敬神崇祖

㊱敬神崇祖

株式会社德風會・祭祀研究所 代表取締役社長 竹谷泰則

 神道では仏教と違い、各家庭のお墓を神社の敷地内に建てません。神道では「死は穢れ」だからです。しかし、神宮も社も寺も廟も墓石も霊璽も位牌も、霊魂を祭祀する点に於いては変りがありません。祭祀の形や名が違うだけです。
 神道のお墓は奥津城(おくつき)と言います。また、位牌は霊璽(れいじ)、仏壇は祖霊舎(みたまや)、戒名は諡号(おくりな)と言います。
 供養を神道的に言うと、鎮魂や慰霊などになります。神道ではお線香をあげないため香炉は置きません。
 江戸時代の檀家制度では、必ず檀家寺に所属し、亡くなれば必ず仏式で供養していましたので、神式で故人を慰霊するのは明治からとなりますが、祖霊を祭祀することは我が国の固有の習俗(しゅうぞく=風俗や習慣)なのです。
 常世(とこよ=黄泉の国)と現世(うつしよ=顕界)の境にある千引岩(ちびきいわ)が、日本の墓の起源と言われています。  

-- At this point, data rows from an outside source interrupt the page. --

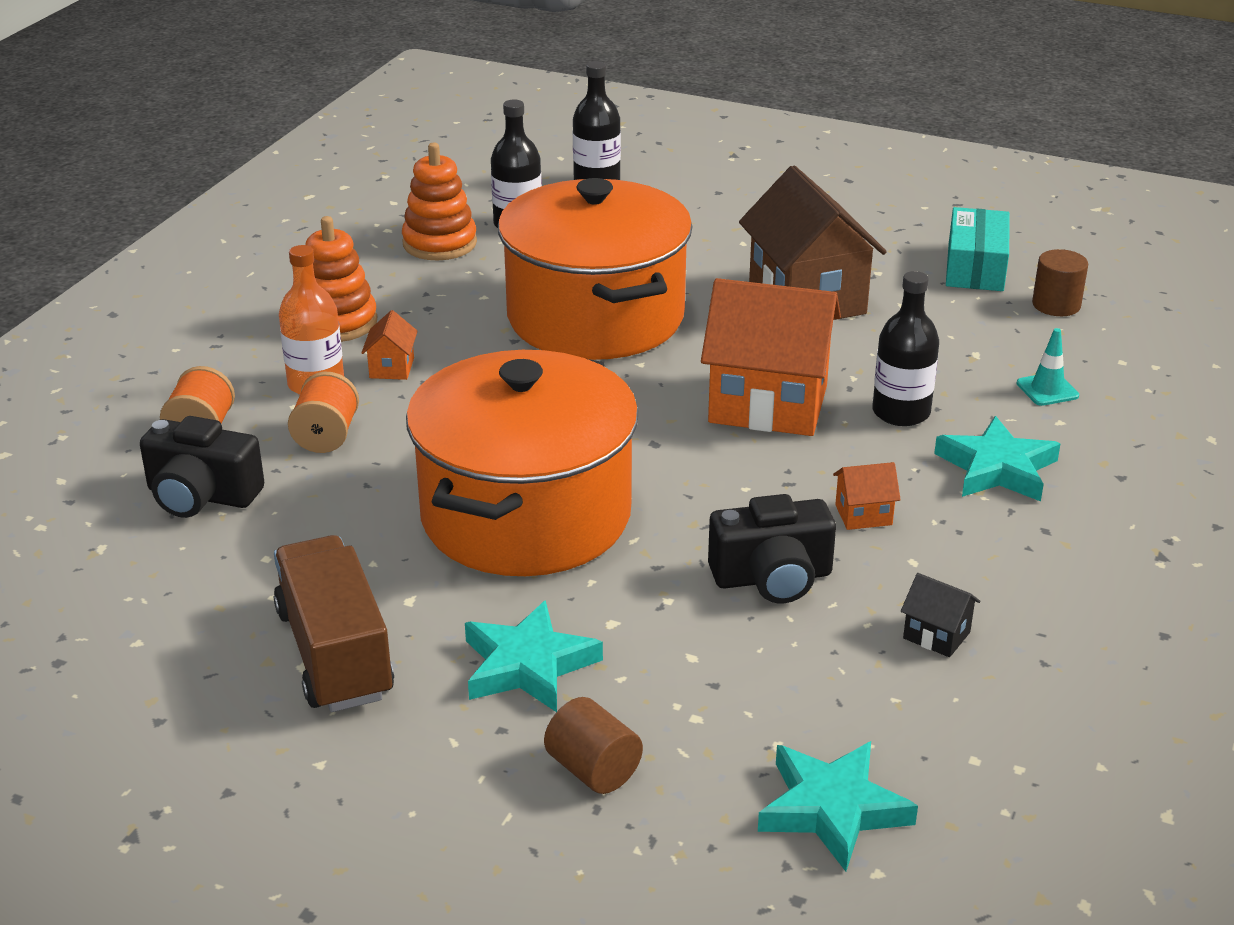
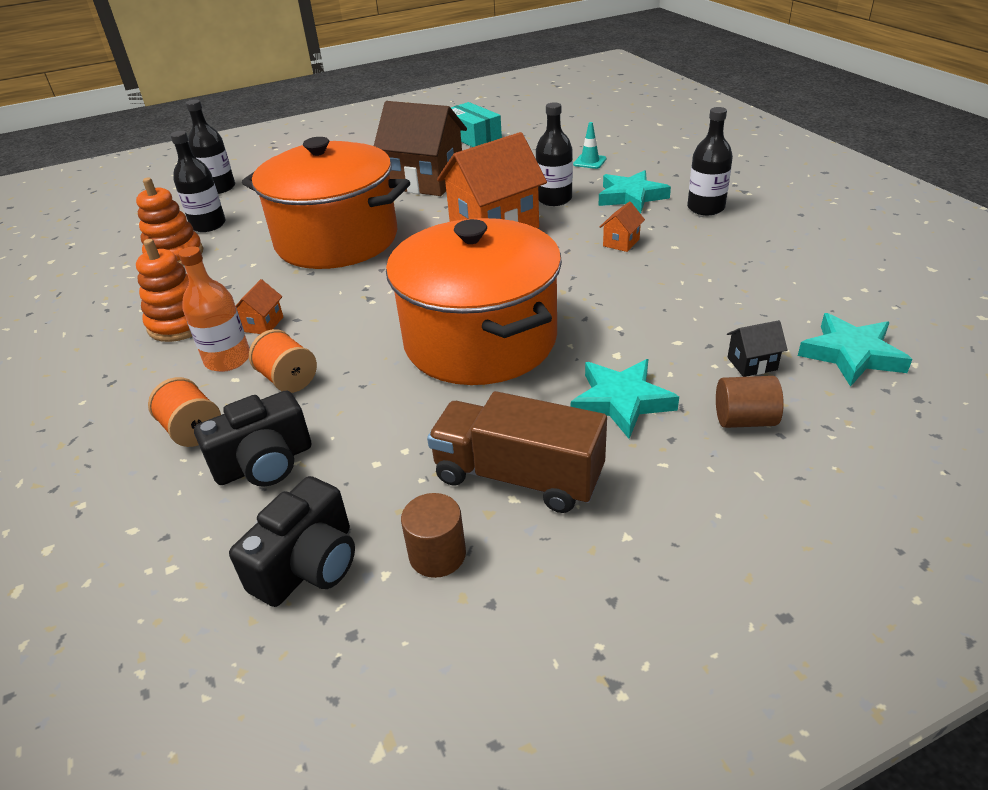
camera: 45 degrees left, 5 degrees up
orange house [361,310,418,380] -> orange house turned 60 degrees clockwise [236,279,283,334]
black camera [708,494,836,603] -> black camera moved to [229,476,355,607]
black house [901,573,981,657] -> black house moved to [727,320,787,377]
brown cylinder [1032,249,1088,316] -> brown cylinder moved to [401,493,466,578]
none -> black bottle [687,107,733,215]

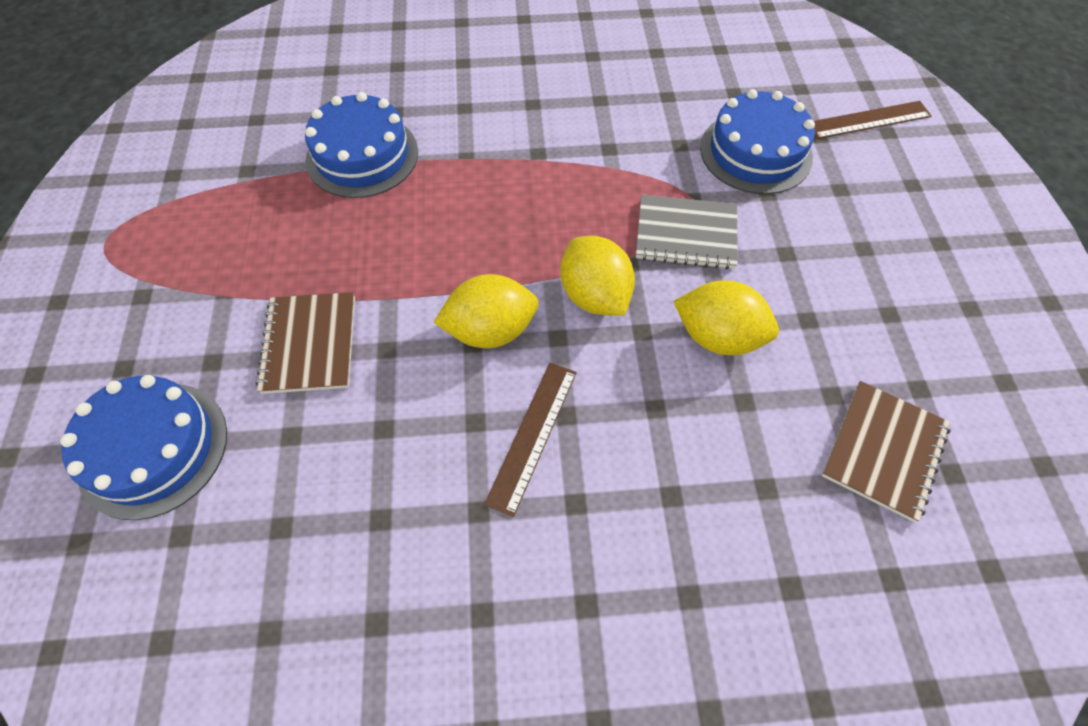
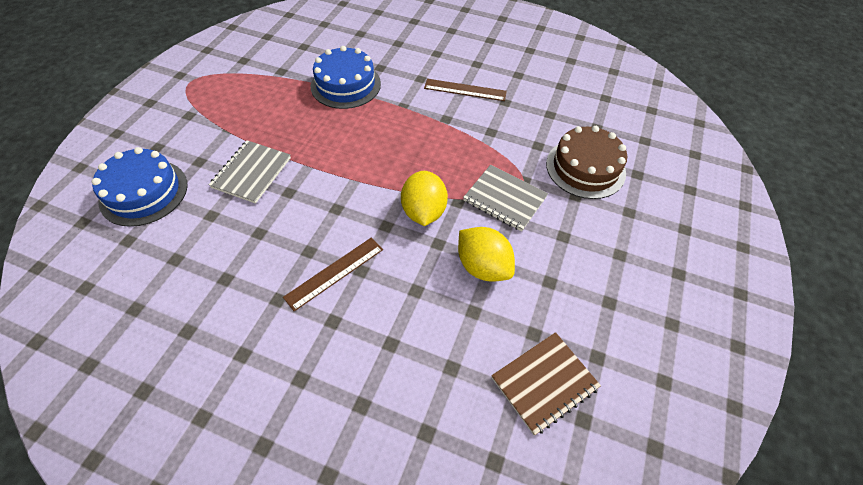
camera: 25 degrees right, 5 degrees down
brown notebook [256,292,355,394] -> grey notebook [209,140,291,204]
yellow lemon [434,274,539,348] -> none
blue cake [700,89,815,194] -> brown cake [546,126,627,199]
brown ruler [814,101,932,139] -> brown ruler moved to [424,79,507,101]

 「吉相墓」は、夫婦和合が家系のために大切なので、夫婦墓(めおとばか)で父母を祀り、夫婦神(めおとがみ)でもあります。
 また、五輪塔の空風火水地で天地自然の徳、すなわち、自然神を敬います。
 そして、五輪塔にご先祖様を祀り崇める「祖先崇拝」です。家の守護神となったご先祖様からの守護を頂きます。
 故人の霊は祖霊に加わり、家の守護神となって、子孫を見守ります。
 ‟みたまのふゆ(恩頼)”とは、ミタマは御霊、フユは振るであり神様・ご先祖様の御力やお恵みです。
 「吉相墓」は、敬神崇祖(けいしんすうそ)であり、神の恩恵に感謝し敬い、祖先(家の守護神)を崇めます。
 常世と現世は相即不離(そうそくふり=互いに密接に関連していて離れないこと。)の関係にあり、顕幽一如です。
 現世での幸福は常世からの‟みたまのふゆ”により与えられると考えます。
 常世と現世の両方が良くありたい。常世の先祖を慰霊し崇めて、現世の家庭の守護を求め、未来の子孫繁栄を願います。